ACTU accuses Telstra for dishonesty (Australia)
Telstra Chief Executive Sol Trujillo posted a $1.6 million pay rise, the telco has been forced to shield a Work Choices-style strategy to cut $50 million from workers. Telstra have plans to offer non-union enterprise agreements to staff in areas with low unionisation rates, including technicians and call centre workers. They are anticipating cost savings of up to $50 million by shifting more employees onto individual performance pay, introducing a productivity blitz for technicians, and reducing payroll tax liabilities. Unions have wretched the move, calling for the federal government to urgently introduce new industrial laws to stop employers using Work Choices to short-change workers.
Spokesman Martin Barr said the so-called secret documents appeared to be proposing the same model Telstra put on the table in talks with unions. That model aims to secure significant incentive-based productivity gains over time while offering guaranteed pay increases to our employees and preserving their terms and conditions, he said. Of course, we have contingencies for industrial action because we need to maintain essential telecommunications services to Australia. Let me make this very clear that any collective agreement would have nothing to do with AWAs (Australian workplace agreements) or Work Choices and our employees, would get to vote on it, he further added.

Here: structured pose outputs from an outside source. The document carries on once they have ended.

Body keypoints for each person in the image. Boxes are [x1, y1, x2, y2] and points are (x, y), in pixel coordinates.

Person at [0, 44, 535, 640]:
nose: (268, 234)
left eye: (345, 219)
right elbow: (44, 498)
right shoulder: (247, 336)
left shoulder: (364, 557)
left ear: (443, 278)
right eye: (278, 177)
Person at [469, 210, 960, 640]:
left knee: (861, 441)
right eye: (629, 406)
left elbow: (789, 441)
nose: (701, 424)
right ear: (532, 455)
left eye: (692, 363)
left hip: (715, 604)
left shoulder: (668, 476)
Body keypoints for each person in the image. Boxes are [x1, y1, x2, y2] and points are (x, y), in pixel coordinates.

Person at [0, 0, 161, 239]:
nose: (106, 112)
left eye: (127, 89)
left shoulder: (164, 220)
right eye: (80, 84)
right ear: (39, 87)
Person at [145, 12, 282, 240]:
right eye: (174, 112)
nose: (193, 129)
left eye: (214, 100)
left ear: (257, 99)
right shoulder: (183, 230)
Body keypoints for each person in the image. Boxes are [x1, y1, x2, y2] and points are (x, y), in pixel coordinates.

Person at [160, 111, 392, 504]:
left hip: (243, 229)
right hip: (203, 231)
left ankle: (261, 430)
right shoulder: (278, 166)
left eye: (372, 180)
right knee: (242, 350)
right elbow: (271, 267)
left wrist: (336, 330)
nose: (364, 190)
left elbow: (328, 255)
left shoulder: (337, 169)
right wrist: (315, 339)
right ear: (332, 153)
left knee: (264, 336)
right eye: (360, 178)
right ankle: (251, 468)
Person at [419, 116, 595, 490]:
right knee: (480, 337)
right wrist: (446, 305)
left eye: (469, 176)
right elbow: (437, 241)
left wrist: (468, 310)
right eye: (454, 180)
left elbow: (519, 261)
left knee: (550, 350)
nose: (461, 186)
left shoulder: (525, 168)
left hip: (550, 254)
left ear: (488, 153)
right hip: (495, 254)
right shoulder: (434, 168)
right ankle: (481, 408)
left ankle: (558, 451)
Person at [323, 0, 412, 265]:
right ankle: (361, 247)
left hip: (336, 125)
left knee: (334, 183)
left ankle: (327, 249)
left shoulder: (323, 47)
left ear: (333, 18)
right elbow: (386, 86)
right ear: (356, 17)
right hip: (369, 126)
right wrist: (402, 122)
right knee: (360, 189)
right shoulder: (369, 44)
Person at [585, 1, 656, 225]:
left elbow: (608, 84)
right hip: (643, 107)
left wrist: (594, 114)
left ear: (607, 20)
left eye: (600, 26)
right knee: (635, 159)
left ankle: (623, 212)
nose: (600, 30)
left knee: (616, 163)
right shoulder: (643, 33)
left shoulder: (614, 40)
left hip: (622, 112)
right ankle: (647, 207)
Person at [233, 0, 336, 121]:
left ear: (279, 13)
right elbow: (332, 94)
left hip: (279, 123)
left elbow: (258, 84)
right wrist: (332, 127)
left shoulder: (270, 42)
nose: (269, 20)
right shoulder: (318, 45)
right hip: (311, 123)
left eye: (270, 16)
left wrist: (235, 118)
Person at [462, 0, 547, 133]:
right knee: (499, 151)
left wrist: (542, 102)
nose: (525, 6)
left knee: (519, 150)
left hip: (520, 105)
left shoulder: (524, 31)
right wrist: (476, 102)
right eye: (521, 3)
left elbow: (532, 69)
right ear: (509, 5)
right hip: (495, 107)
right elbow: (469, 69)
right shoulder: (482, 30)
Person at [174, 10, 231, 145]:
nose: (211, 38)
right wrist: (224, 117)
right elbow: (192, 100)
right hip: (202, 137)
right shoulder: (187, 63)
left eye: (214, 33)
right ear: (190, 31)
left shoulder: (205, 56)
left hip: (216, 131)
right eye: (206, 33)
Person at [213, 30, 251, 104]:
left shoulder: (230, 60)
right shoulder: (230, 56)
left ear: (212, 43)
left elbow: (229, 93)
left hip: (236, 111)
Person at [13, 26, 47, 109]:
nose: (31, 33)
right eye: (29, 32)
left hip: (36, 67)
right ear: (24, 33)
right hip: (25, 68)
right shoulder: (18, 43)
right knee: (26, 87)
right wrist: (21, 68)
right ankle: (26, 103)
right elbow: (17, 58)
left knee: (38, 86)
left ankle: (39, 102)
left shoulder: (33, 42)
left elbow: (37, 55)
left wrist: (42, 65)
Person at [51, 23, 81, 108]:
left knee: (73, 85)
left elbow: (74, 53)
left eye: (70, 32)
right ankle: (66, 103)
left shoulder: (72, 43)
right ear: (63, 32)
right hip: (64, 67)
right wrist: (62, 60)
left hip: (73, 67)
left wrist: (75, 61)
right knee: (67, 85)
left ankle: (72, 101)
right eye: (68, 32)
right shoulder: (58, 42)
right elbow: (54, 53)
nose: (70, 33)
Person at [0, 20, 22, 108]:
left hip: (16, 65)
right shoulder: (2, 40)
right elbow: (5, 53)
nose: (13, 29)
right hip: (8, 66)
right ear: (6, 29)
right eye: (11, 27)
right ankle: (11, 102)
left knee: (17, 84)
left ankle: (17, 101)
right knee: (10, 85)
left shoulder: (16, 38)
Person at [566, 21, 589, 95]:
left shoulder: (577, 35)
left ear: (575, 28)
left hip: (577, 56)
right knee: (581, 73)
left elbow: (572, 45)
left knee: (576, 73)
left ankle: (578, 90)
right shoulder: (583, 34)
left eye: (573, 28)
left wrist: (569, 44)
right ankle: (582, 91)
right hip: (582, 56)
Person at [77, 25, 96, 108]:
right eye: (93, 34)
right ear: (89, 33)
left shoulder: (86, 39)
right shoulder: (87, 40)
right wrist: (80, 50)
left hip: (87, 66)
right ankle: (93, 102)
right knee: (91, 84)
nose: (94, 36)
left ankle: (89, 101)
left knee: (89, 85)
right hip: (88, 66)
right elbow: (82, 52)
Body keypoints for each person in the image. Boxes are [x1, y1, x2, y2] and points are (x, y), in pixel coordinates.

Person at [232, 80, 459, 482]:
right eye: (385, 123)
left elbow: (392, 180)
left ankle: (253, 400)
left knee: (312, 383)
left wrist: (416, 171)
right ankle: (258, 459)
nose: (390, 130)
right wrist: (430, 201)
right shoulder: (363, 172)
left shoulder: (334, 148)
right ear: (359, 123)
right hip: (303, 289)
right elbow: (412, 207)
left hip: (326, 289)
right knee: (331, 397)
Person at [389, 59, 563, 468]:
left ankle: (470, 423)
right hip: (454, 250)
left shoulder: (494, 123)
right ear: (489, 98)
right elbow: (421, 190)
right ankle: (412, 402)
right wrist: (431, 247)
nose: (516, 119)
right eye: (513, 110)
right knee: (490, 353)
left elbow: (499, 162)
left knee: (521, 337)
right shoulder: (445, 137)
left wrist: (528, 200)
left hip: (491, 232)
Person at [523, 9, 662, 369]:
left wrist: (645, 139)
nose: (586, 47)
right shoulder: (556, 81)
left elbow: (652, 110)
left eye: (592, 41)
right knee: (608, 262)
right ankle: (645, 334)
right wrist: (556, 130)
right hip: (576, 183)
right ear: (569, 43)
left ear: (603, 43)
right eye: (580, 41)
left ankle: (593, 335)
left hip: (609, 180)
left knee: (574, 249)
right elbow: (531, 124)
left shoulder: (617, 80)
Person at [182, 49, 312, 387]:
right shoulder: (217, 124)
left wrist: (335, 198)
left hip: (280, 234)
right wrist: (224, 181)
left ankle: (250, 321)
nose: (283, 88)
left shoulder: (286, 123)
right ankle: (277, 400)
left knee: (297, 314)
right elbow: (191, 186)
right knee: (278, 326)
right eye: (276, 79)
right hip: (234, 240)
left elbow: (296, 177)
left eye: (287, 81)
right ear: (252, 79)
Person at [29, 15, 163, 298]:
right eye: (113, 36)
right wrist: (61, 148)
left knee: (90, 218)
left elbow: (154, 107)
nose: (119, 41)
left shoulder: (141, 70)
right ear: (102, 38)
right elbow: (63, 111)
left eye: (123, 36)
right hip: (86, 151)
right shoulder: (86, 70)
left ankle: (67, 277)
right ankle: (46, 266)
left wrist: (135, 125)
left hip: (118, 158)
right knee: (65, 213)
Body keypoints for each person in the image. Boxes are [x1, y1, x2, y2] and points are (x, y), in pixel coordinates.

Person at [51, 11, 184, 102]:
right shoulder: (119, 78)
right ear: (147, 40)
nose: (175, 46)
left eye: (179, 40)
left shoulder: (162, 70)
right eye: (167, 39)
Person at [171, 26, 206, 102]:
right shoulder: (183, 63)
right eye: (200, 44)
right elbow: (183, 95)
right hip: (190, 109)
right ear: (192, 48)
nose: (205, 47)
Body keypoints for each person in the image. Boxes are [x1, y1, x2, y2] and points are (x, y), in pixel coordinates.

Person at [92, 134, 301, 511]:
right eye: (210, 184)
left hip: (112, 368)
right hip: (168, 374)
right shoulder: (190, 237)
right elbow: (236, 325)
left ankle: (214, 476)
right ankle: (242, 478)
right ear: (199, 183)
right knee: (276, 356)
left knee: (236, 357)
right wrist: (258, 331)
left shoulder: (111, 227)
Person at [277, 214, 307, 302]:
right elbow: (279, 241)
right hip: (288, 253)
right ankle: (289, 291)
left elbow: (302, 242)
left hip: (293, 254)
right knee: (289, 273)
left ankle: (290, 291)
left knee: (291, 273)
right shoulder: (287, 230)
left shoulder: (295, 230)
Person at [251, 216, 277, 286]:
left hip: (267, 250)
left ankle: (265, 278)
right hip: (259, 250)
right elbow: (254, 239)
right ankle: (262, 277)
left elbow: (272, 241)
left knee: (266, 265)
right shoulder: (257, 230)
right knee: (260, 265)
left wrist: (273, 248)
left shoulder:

Telstra’s 32,000 member workforce would split into two groups, one on enterprise agreements and the other on flexible agreements. If employess who did not accept the offer would have their salaries frozen for 12 months. The ACTU secretary accused Telstra of acting dishonestly to try to force workers onto non-union agreements after talks broke down in May. The appropriate role for the federal government is to move as quickly as it can to put in place the new industrial legislation and to urge all parties, including Telstra, to live in the real world, to recognise the fact that circumstances have changed and to act in good faith. he said. The Workplace Ombudsman could intervene in the pay dispute if a complaint was lodged, Industrial Relations Minister Julia Gillard said Telstra needed to understand Work Choices was dead and the government wanted to see “cooperative industrial relations”, she said.